We had a very interesting one that led to a rather surprising perambulation of the Taoiseach in this Chamber on one occasion arising from somewhat similar causes. I am wondering whether, just for the sake of recognising what the facts are, we are not wandering down the leafy lane of legal uncertainty. This may seem farfetched. Nevertheless, I say it in all seriousness even though I follow the Minister in the cheerful tone, which I am glad he adopted, when he was dealing with this.

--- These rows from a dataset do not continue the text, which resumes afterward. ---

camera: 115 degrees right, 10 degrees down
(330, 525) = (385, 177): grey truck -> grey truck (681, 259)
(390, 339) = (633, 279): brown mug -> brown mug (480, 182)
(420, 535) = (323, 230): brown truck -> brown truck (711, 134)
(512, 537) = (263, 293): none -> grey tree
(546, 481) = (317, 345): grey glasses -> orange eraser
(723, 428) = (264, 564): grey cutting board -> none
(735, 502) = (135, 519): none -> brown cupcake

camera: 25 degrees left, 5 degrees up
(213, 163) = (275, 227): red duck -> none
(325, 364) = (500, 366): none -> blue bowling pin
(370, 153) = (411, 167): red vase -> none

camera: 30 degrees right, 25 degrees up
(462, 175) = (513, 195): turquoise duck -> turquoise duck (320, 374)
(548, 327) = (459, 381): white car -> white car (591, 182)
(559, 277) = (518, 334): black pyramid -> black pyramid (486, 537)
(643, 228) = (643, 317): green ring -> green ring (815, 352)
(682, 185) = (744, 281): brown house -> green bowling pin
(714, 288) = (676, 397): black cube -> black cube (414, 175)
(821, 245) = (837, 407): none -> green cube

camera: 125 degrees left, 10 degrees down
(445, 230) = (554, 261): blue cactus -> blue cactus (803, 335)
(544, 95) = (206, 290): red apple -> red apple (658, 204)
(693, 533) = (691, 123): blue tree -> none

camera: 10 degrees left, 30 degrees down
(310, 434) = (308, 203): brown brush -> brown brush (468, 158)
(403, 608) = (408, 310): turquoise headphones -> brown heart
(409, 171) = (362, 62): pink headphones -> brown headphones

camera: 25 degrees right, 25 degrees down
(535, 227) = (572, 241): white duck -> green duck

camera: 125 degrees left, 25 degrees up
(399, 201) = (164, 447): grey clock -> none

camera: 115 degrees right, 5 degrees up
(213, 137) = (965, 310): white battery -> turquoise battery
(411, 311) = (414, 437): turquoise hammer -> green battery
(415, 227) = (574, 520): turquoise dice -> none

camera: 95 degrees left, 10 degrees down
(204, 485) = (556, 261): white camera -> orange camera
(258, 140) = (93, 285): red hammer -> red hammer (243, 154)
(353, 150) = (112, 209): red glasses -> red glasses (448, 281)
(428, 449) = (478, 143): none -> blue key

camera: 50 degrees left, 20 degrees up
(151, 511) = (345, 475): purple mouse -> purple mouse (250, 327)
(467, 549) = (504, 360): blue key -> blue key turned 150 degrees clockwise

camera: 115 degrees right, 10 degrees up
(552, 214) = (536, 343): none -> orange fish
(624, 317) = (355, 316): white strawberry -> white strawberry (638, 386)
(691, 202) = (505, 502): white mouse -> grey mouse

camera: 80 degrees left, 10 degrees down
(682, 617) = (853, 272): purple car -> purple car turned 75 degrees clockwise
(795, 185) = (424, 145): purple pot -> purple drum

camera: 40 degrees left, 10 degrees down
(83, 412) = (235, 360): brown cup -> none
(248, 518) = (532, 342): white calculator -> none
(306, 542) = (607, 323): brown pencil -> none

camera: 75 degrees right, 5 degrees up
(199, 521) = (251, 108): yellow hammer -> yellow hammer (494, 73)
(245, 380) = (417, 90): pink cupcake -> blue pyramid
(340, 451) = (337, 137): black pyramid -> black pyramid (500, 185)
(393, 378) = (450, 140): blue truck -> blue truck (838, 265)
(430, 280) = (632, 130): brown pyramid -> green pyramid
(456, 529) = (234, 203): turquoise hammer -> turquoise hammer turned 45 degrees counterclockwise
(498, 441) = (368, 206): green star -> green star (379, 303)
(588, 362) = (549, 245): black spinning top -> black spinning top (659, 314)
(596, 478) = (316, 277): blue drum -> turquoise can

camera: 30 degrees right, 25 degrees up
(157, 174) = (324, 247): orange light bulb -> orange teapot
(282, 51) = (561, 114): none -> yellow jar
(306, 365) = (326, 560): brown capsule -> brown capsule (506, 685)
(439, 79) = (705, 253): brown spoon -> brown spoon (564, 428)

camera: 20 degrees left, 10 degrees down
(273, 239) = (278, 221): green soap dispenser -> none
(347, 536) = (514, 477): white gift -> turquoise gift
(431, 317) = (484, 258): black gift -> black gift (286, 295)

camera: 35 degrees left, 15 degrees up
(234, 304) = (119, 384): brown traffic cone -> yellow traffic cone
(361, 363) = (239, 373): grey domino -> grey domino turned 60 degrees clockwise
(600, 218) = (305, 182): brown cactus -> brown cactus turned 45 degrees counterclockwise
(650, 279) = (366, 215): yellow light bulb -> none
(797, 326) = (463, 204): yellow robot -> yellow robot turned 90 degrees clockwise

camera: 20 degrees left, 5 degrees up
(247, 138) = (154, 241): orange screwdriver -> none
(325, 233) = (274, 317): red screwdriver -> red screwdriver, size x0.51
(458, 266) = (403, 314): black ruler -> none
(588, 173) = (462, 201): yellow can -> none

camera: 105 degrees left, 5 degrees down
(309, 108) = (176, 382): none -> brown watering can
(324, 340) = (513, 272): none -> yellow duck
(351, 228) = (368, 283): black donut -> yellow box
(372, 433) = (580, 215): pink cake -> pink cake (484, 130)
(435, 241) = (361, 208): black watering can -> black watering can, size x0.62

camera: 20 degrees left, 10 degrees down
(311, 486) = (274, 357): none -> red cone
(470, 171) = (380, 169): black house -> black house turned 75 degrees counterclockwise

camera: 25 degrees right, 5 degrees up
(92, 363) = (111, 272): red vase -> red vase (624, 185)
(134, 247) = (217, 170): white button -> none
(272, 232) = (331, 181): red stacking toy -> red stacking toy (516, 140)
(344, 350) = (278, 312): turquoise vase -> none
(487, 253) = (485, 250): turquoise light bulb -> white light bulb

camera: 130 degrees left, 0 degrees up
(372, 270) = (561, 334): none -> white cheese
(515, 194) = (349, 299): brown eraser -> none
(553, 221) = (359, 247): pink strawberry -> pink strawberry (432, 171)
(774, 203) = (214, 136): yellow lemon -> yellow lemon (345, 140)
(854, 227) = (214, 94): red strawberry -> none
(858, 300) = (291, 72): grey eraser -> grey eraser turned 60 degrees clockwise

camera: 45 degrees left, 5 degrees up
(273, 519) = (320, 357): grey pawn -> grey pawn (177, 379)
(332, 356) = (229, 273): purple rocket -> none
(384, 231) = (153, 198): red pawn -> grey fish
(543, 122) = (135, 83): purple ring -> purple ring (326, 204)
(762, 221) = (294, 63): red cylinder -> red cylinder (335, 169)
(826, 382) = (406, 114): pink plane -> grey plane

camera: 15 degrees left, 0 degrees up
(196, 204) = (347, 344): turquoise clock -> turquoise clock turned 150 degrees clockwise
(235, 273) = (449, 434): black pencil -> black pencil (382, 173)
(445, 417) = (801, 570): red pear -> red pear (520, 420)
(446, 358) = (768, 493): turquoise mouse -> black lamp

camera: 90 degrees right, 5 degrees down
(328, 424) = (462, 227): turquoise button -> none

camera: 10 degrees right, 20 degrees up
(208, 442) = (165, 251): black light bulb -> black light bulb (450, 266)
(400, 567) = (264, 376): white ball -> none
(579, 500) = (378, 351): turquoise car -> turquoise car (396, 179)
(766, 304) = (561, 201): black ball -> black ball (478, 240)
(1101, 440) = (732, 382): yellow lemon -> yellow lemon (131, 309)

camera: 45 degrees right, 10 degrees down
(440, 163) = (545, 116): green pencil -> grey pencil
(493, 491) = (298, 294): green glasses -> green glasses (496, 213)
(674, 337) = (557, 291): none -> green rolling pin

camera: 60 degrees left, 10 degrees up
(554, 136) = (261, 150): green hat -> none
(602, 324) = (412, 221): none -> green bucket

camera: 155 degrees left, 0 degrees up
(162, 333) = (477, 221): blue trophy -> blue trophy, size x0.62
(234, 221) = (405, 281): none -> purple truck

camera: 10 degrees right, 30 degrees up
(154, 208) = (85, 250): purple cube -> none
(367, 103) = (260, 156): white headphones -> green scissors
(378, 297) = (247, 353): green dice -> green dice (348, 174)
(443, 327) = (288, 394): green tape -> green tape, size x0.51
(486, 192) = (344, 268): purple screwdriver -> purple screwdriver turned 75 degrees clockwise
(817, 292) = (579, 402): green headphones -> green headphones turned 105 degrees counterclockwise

I am old-fashioned enough to feel the dangers of these things. I am social enough to be worried about the consequences of provisions in a Bill like that in particular circumstances affecting the very class that might be prone to this kind of thing. I do not know if "moral" is the word to use, but "social" certainly is the word to use. Apart from the property aspect which we dealt with on the earlier amendment, there is a trend which will follow from the fact that the wife and husband are being integrated at a disadvantage. If they are separated, or if you avoid the legitimate relationship, by device or otherwise, this Bill will favour such a situation. For that reason I support the first part of Deputy Colley's amendment, namely the deletion.
As regards Deputy Colley's amendment, the Minister might accuse him of being liberal and I might accuse him of being "a chauvinistic what" because he is giving the custody prima facie and in the first instance to the male. Even Deputy Colley prefers the male in this amendment.